Focusing solely on access vulnerabilities, as most information security professionals are acutely aware, P2P is normally restricted to share-level security (also known as Password-Protected Share). Archetypical share-level assigned password security provisions two mutually exclusive access attributes (read-only and full) to a file, printer or other network object. Share-level security also normally lacks centralized access control capabilities. Specifically, a user ‘access matrix’ is usually absent from P2P architectures for granular authentication or authorization arbitration. Therefore, increased security risks are inherent with P2P deployment compared to other adoptable network configurations.

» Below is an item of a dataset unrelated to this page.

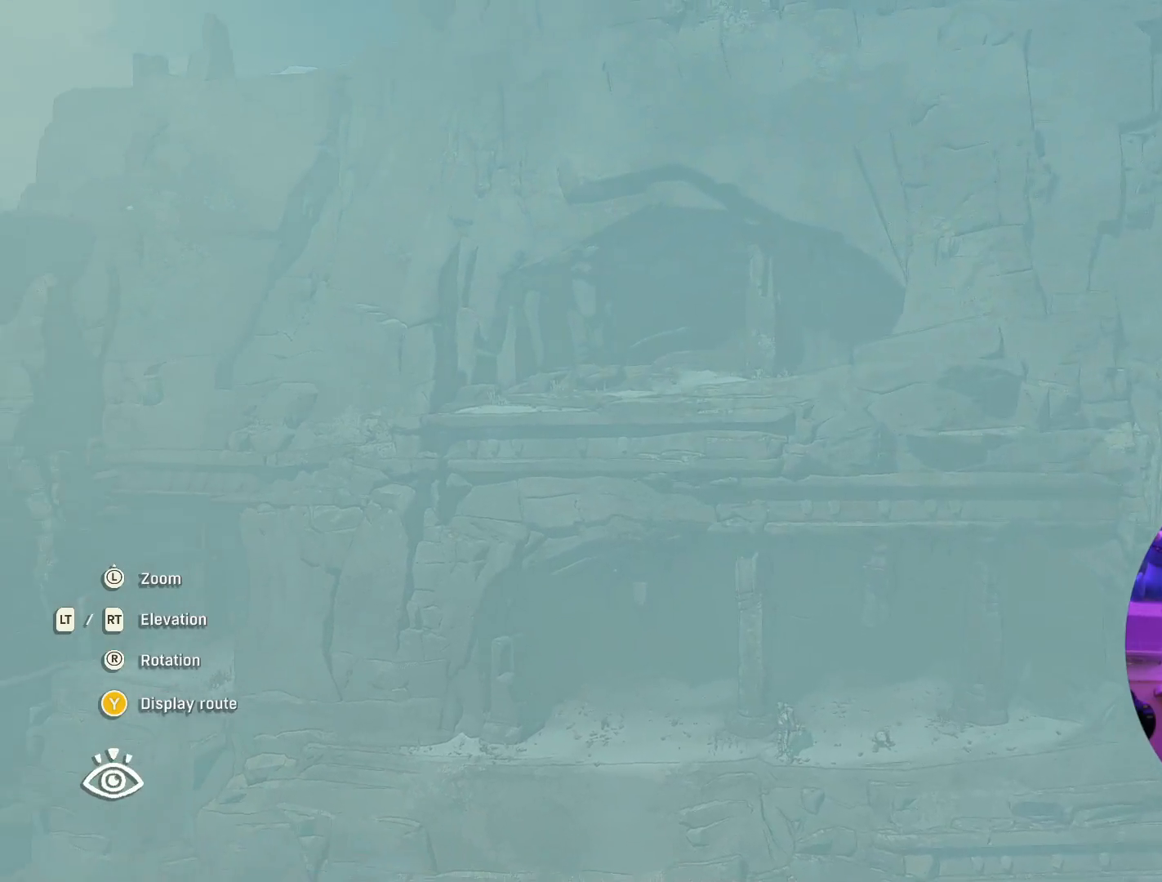
{"buttons": [], "left_stick": "center", "right_stick": "center", "events": [[17, "left_stick", "left"], [167, "right_stick", "down-right"], [233, "left_stick", "center"], [267, "right_stick", "center"]]}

Access Control Convergence - Part 2

Integrated policies improving access control are needed to increase safeguarding capabilities. Furthermore, due to technological and operational diversity, it is critical to have standard processes to control access that will permit economies of scale. Potential candidates for access control convergence include Tokens, Biometrics, Smart Cards and Tracking Systems. When physical and logical penetration protection mechanisms are converged under a unified access control policy, the resulting combination can operate as a baseline, customized to redress entity-centric needs for effective threat countermeasures. Beneficially, regarding operational complexity, access control convergence can simplify security administration. To enable organizational coexistence with technological convergences, an entity’s security function should assume responsibility for implementing and sustaining blended physical and logical controls.

Physical information security is a critical aspect to adequate perimeter and interior controls. Yet, physical controls alone cannot ensure that information assets are protected. For this reason, it is important to establish logical security controls that rebuff information confidentiality, integrity, and availability threats. Both control types should have as their primary objective appropriate asset protection, particularly information in electronic form. Consequently, where feasible, entities should deploy cost-effective processes for protecting the network infrastructure through converged physical and logical security controls.

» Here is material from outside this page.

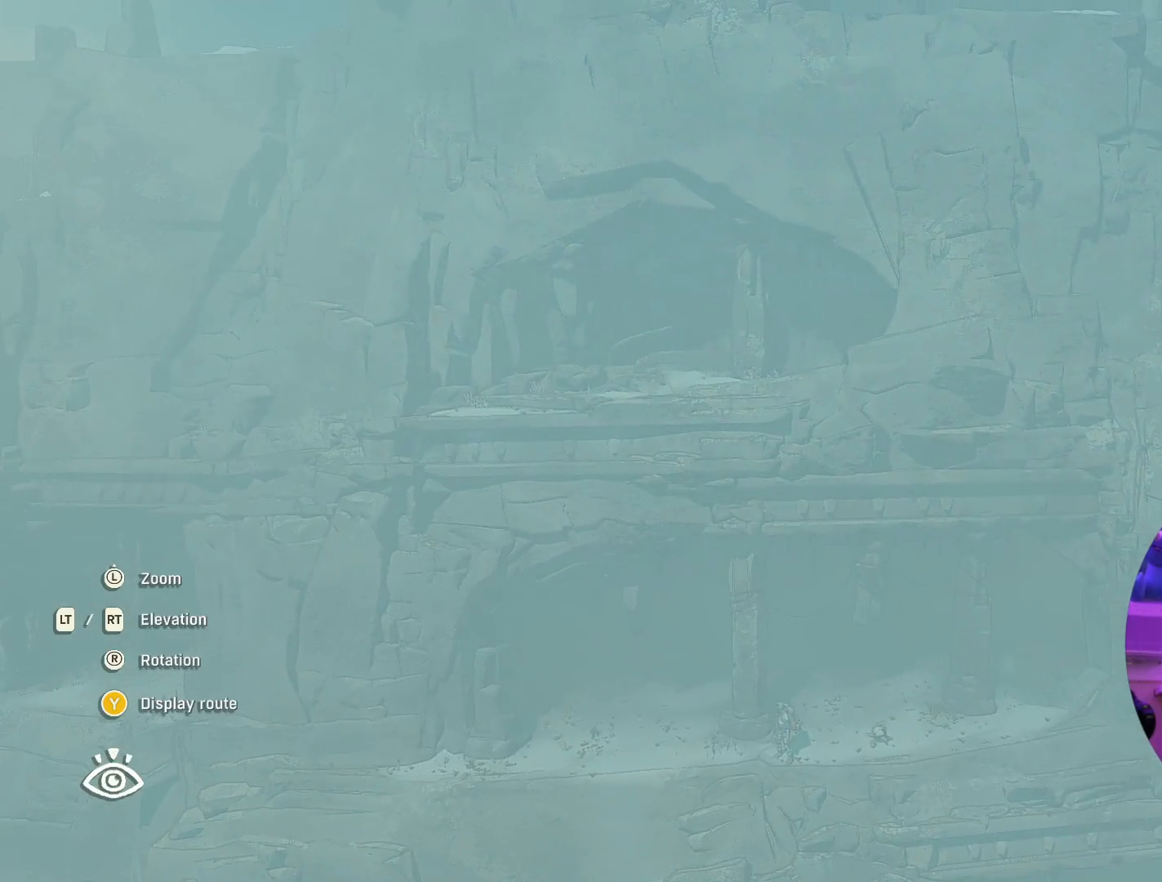
{"buttons": [], "left_stick": "center", "right_stick": "center", "events": []}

Access Control Convergence - Part 1

Computer technology continues to advance toward a tiered decentralized world of distributed platforms for entering, processing, and retrieving information. Technological implementations are diverse and complex; however, all IT deployments should be protected from unauthorized usage utilizing suitable information asset access controls. Given IT interconnectivity, entities should also protect information assets from unauthorized manipulation to safeguard investments from risks associated with resource misuse. Consequently, information assets access control is typically viewed from two abstraction perspectives: physical and logical security.

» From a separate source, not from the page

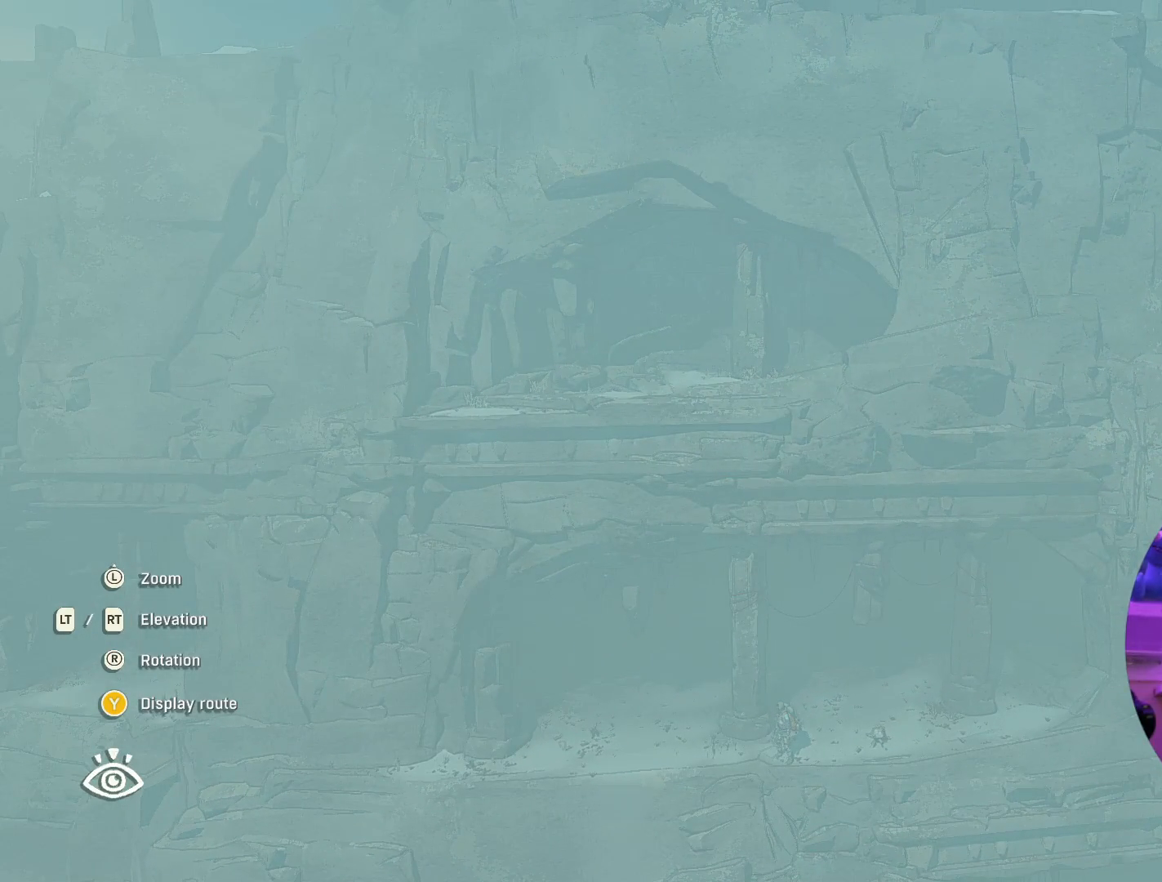
{"buttons": [], "left_stick": "center", "right_stick": "center", "events": []}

Physical security provides tangible assets protection whether an item is at rest or in transit. Sub-categorically, information physical security involves reducing technological vulnerabilities, usually by limiting access to the buildings and rooms where information assets are housed, or by installing mechanical locks on devices. However, physical access controls should address not only the area containing hardware, but also wiring locations utilized to connect system elements, supporting services, backup media, and other items required for IT operational effectiveness.

Distinctively, logical security focuses on safeguarding intangible assets whether data is at rest or in transit. Logical access controls are the manual and electronic policies, procedures, and organizational structures deployed to safeguard symbolic objects. Essential elements for adequate logical access control are identification, authentication, authorization, and accountability.